Checking User Input for Program Commands

If Internet pages permit user input, there is a danger that malicious users (attackers) will use improper input to gain access to other users' data.

To do this, an attacker uses the cross-site scripting weakness of a server; that is, the server accepts user input and forwards these to other browsers unchecked and unfiltered. This means that a harmful program of the attacker's could be contained in the input that is sent to an Internet page and is seen there by users as a normal program of this page. The victim therefore believes that the program originates from the trustworthy Internet page and therefore permits its execution. When the victim accesses the (trustworthy) Internet page, the harmful program is executed in the victim's browser (code injection) or data input by the victim is redirected to the attacker and only then forwarded to the normal server.

Stealing Cookies with Cross-Site Scripting

Process Flow

Process of the Attack

  1. The user follows a link, for example, in a forged e-mail, to a trustworthy page, whose URL the attacker has extended with JavaScript.

    Due to the JavaScript in the URL, the user initially goes, unintentionally, to the attacker's page.

  2. Only then is the user forwarded to the page that he or she actually wanted to call.

  3. Since trusted page has an XSS weakness, it does not check the user input. It therefore forwards the command for sending a cookie contained in the URL to the user's browser without checking it.

  4. The user trusts the trusted page and permits its script requests.
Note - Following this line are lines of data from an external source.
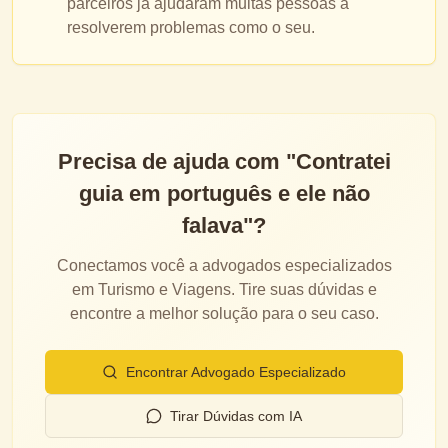
parceiros já ajudaram muitas pessoas a
resolverem problemas como o seu.
Precisa de ajuda com "
Contratei
guia em português e ele não
falava
"?
Conectamos você a advogados especializados
em
Turismo e Viagens
. Tire suas dúvidas e
encontre a melhor solução para o seu caso.
Encontrar Advogado Especializado
Tirar Dúvidas com IA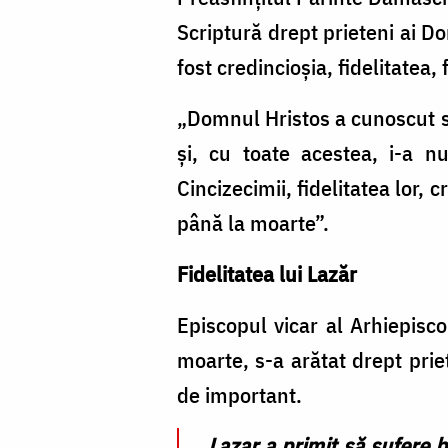
Scriptură drept prieteni ai Do
fost credincioșia, fidelitatea
„Domnul Hristos a cunoscut sl
și, cu toate acestea, i-a 
Cincizecimii, fidelitatea lor, 
până la moarte”.
Fidelitatea lui Lazăr
Episcopul vicar al Arhiepisco
moarte, s-a arătat drept pri
de important.
„Lazar a primit să sufere 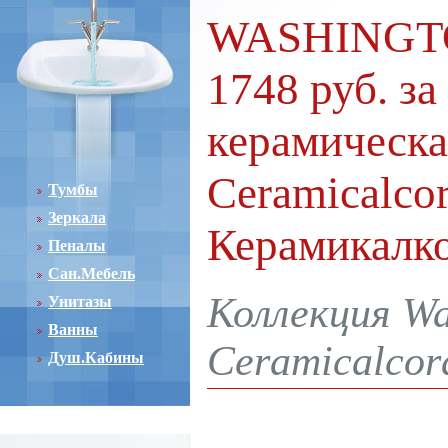
WASHINGTO
1748 руб. за
керамическа
Ceramicalco
Тумбы
Зеркала
Керамикалк
Пеналы
Сан.Мебель
Коллекция Wa
Унитазы
Ванны
Ceramicalcor
Душ.Кабины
Due to the URL parameters, it appears as though the cookie request originates from the trusted page. The user therefore sends his or her cookie. However, the attacker receives the cookie due to the forwarded script command.

  5. The attacker can then use the stolen cookie to log on to the trusted page with the identity of the user, as long as the cookie is valid.

SAP Measure

A countermeasure against cross-site scripting (XSS) is to check the user input that is sent to the server as an HTTP request. The filtering of the input stream should prevent an attacker from sending damaging programs to the applications running on the server. Filtering the input stream is an effective and easy-to-use countermeasure. This approach is also largely independent of the respective Web application. The input is filtered using a standard pattern , which you can change if necessary.

For more information, see Patterns.

By default, this filter is activated in SAP systems, to provide the maximum possible security. The relevant profile settings are:

  • csi/enable =1

  • csi/SAP/csa_lib = sapcsa.dll or libsapcsa.so

  • icm/HTTP/auth_0= PREFIX=/, FILTER=SAP

You can deactivate the filter as follows (for example, if an application requires the input of script tags):

  • Set the profile parameter csi/enable to the value 0 in transaction RZ11. You can also use prefixes to filter individual paths (for example, if users enter data there) or exclude individual paths from filtering (for example, is users cannot enter any data there). value is immediately active and you should therefore use this method.

  • Set the parameter icm/HTTP/auth_0 of the Internet Connection Manager (ICM) to an empty value in transaction RZ11. After you have changed the settings of the profile parameters, you need to restart the Internet Connection Manager using transaction SMICM.